======== PROVIDED ENTRIES
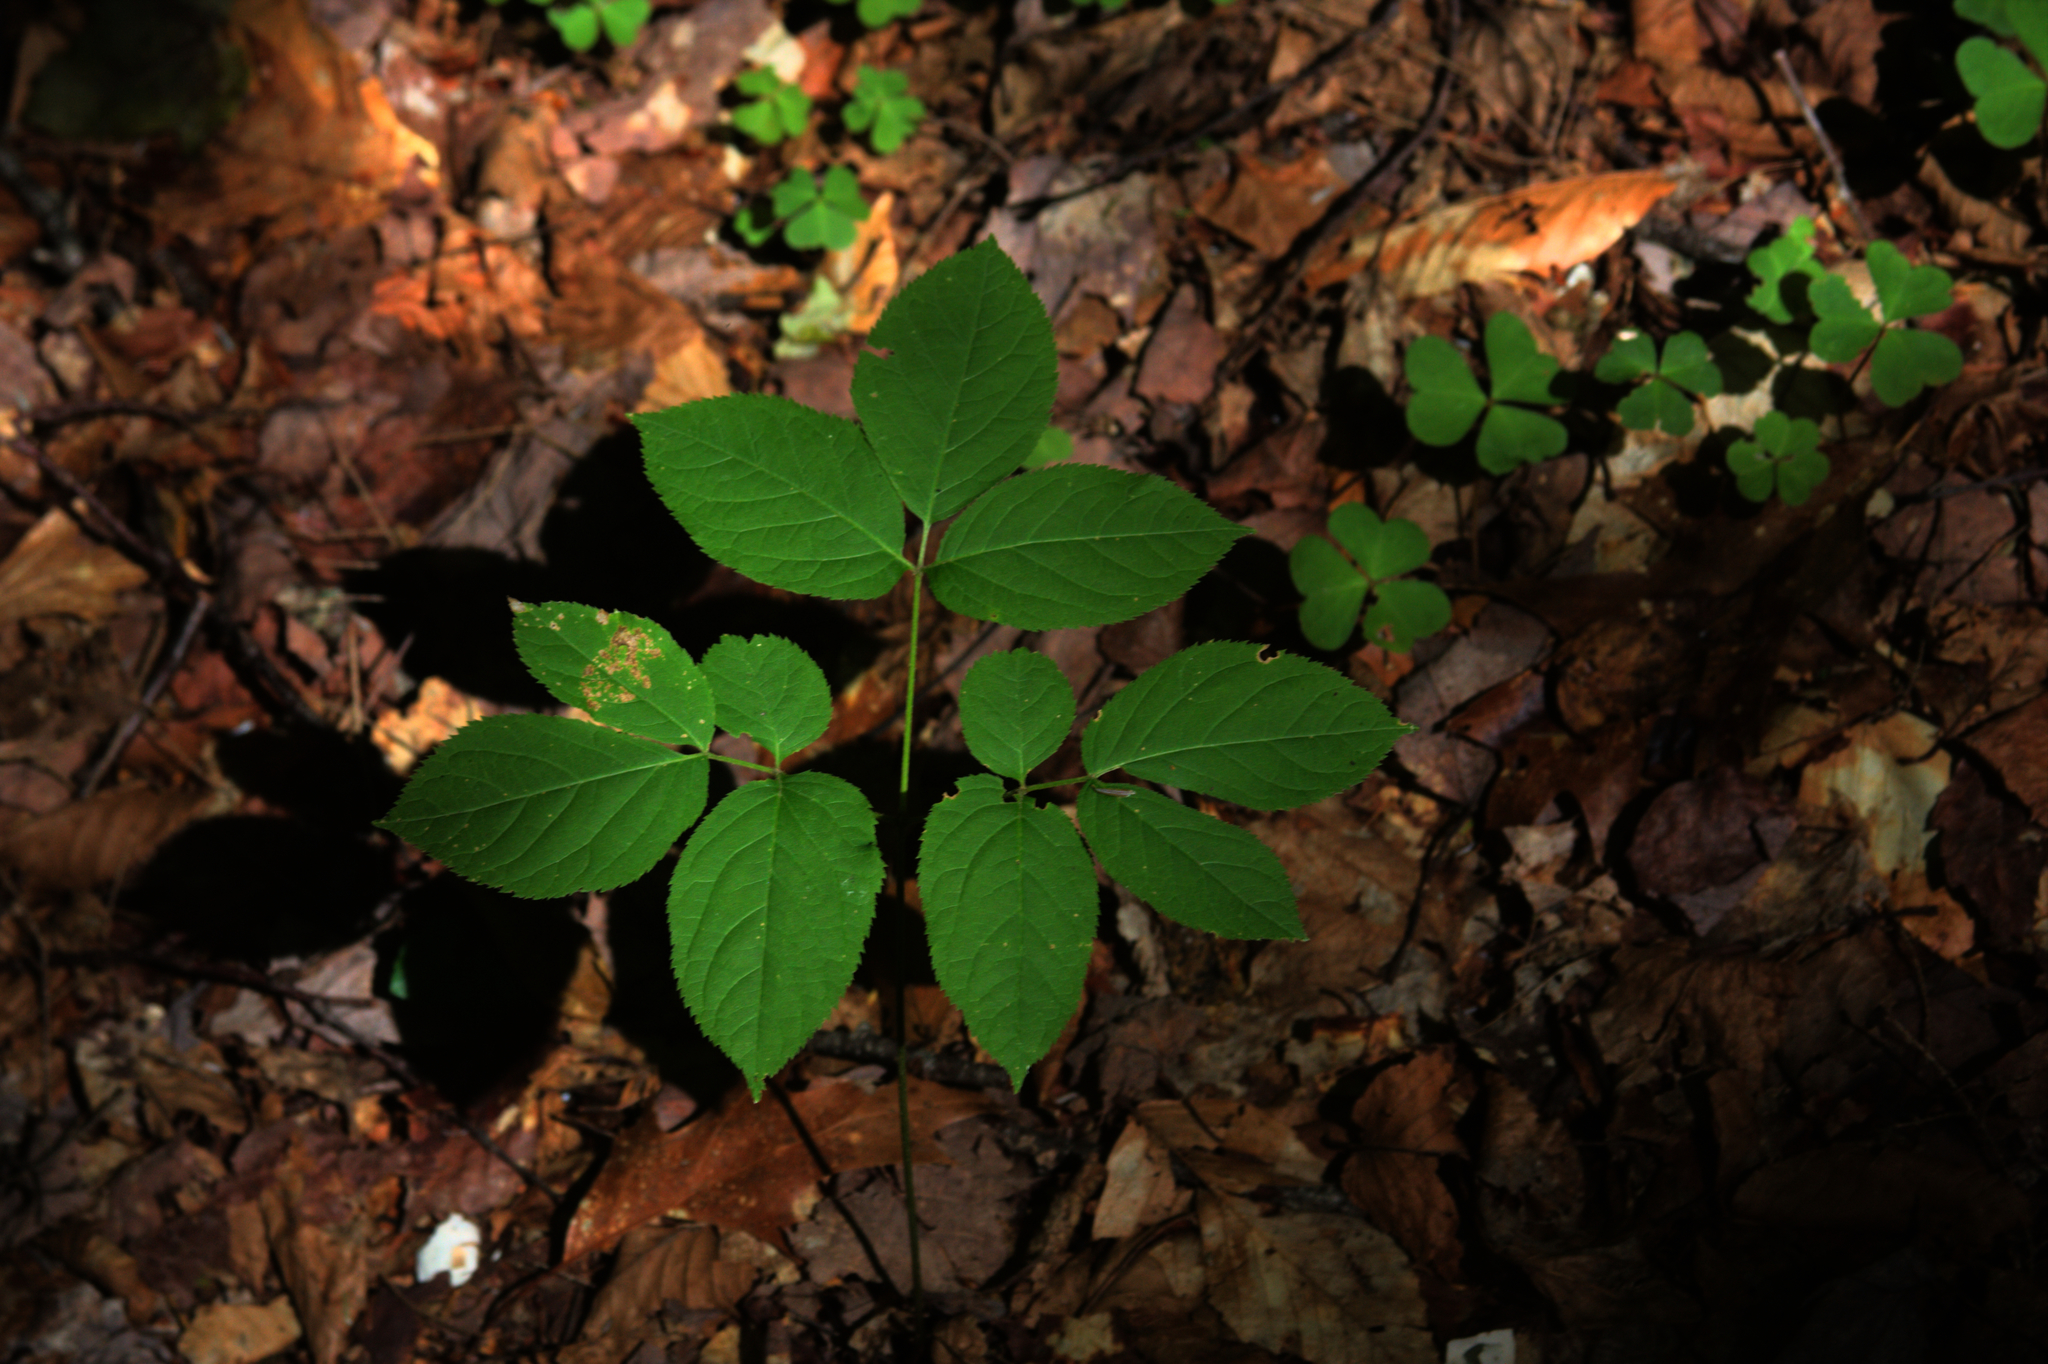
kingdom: Plantae
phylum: Tracheophyta
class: Magnoliopsida
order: Apiales
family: Araliaceae
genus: Aralia
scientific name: Aralia nudicaulis
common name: Wild sarsaparilla
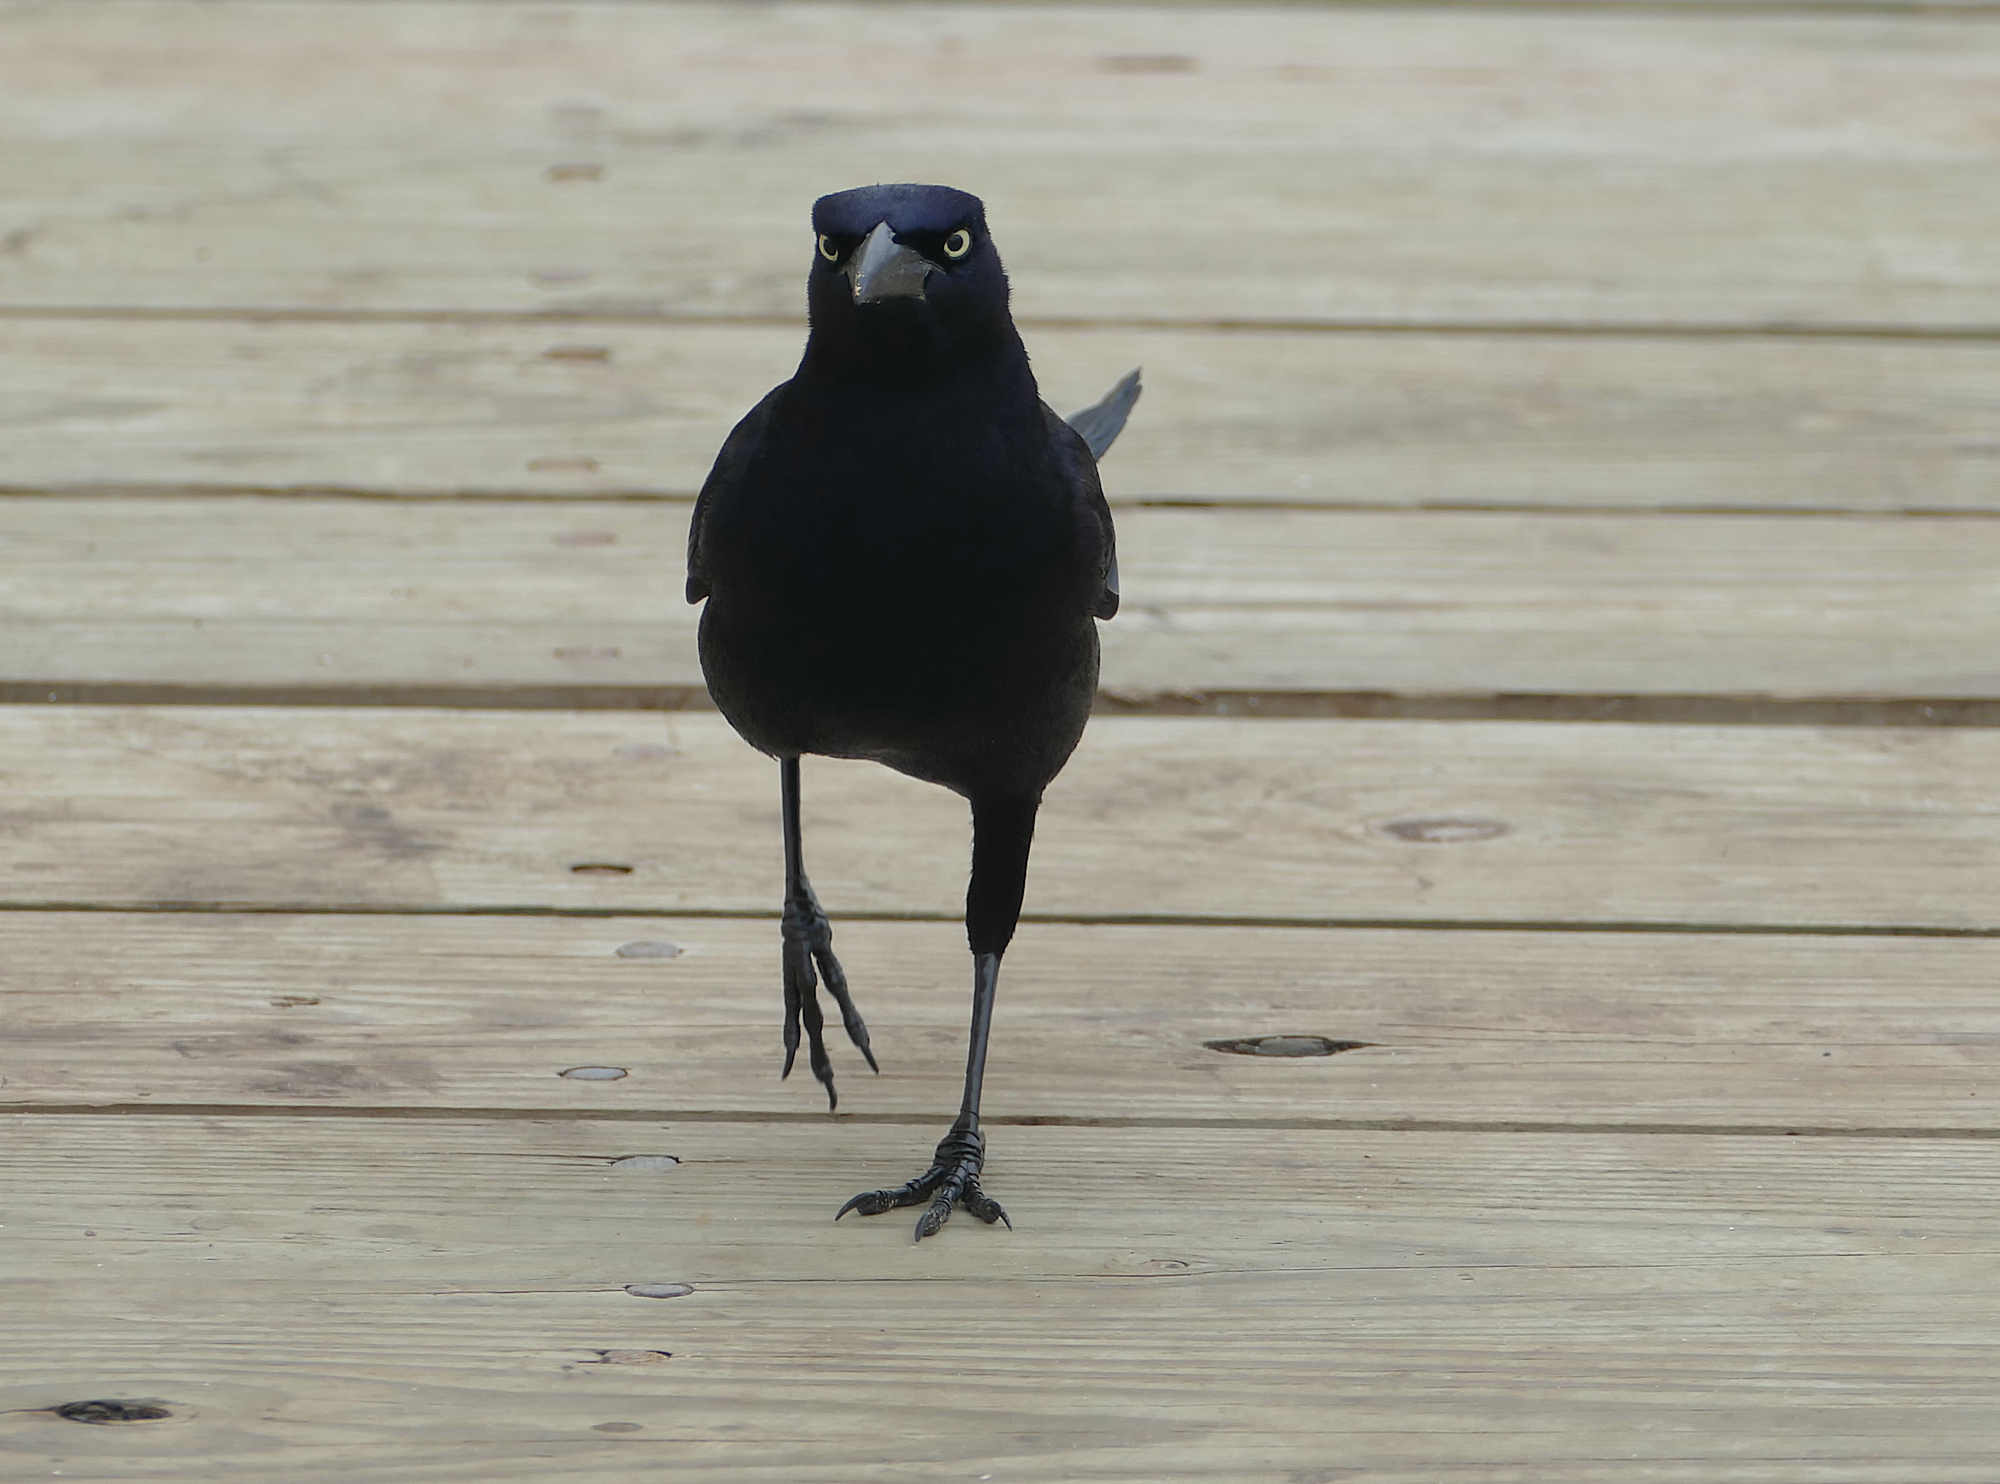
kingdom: Animalia
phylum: Chordata
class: Aves
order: Passeriformes
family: Icteridae
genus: Quiscalus
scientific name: Quiscalus mexicanus
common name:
================
» THE PROBLEM: Write out all the rows again, replacing "common name" with "vernacular name" wherever it occurs and changing nothing else. Leave the pictures out.

» SOLUTION FOR THIS EXERCISE:
kingdom: Plantae
phylum: Tracheophyta
class: Magnoliopsida
order: Apiales
family: Araliaceae
genus: Aralia
scientific name: Aralia nudicaulis
vernacular name: Wild sarsaparilla
kingdom: Animalia
phylum: Chordata
class: Aves
order: Passeriformes
family: Icteridae
genus: Quiscalus
scientific name: Quiscalus mexicanus
vernacular name:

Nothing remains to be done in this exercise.